2. Add the specified `aiModels.json` configuration to your `~/.lpData` directory:
```json
[
{
"pipeline": "image-to-video",
"model_id": "stabilityai/stable-video-diffusion-img2vid-xt-1-1",
"price_per_unit": 3390842
}
]
```
3. Neglect to download the `stabilityai/stable-video-diffusion-img2vid-xt-1-1` model into the `~/.lpData/models` folder.
4. Launch a local broadcaster and orchestrator.
5. Request an image-to-video job.
**Result:** The container crashes, leaving the user uninformed about the progress only to receive a `service unavailable error` after a very long timeout. Additionally the orchestrator has to check the container logs to find out why crashes the container which is also not ideal.
**Reason:**
The failure is due to the inability to access the token-gated model `stabilityai/stable-video-diffusion-img2vid-xt-1-1` from the URL `https://huggingface.co/api/models/stabilityai/stable-video-diffusion-img2vid-xt-1-1`. This model is gated and requires authentication for access, which isn't provided in this scenario. This error occurs when the Orchestrator forgot the download the given model but said it was available.
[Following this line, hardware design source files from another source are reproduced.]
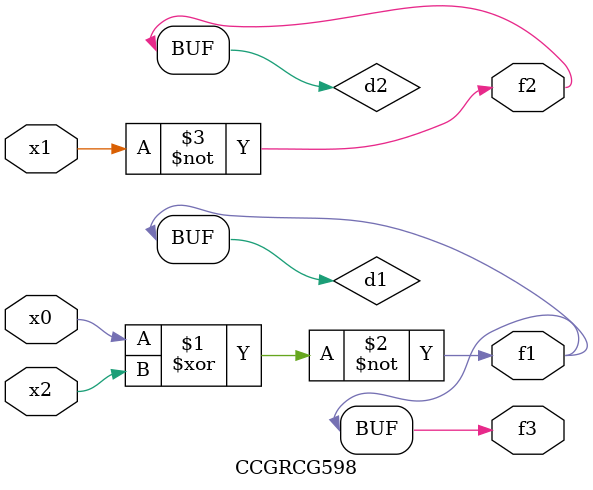
<source format=v>
module CCGRCG598(
	input x0, x1, x2,
	output f1, f2, f3
);

	wire d1, d2, d3;

	xnor (d1, x0, x2);
	nand (d2, x1);
	nor (d3, x1, x2);
	assign f1 = d1;
	assign f2 = d2;
	assign f3 = d1;
endmodule

</source>
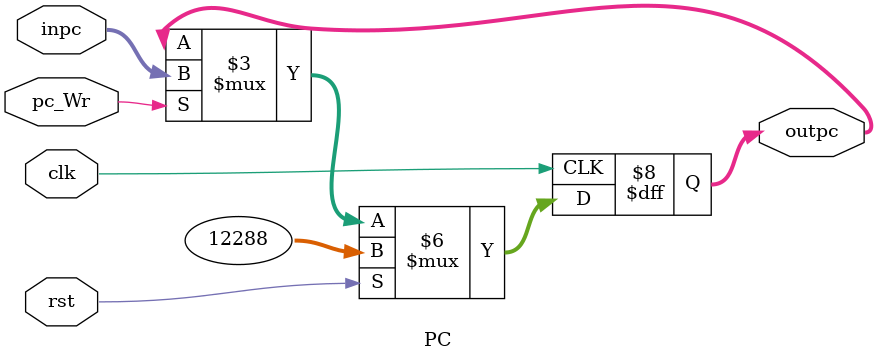
<source format=v>
module PC(clk, rst, inpc, pc_Wr, outpc);
	input clk, rst;
	input [31:0] inpc;
	input pc_Wr;
	output [31:0] outpc;

	reg [31:0] outpc;

	initial
		begin 
			outpc = 32'h3000;
		end

	always @(negedge clk)
		begin
			if(rst)
			begin
				outpc <= 32'h3000;
			end
			else if(pc_Wr)
			begin
				outpc <= inpc;
			end
		end
endmodule





</source>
The critical error message states:
```
Cannot load model stabilityai/stable-video-diffusion-img2vid-xt-1-1: model is not cached locally and an error occurred while trying to fetch metadata from the Hub. Please check out the root cause in the stacktrace above.
```
**Proposed Solution:**
To enhance user experience and ensure clear communication, it's essential to implement more robust error handling mechanisms. Specifically, when the pipeline encounters such an error, it should catch the exception and provide a user-friendly error message explaining the issue and suggesting potential fixes, such as verifying model availability or ensuring proper authentication credentials are provided.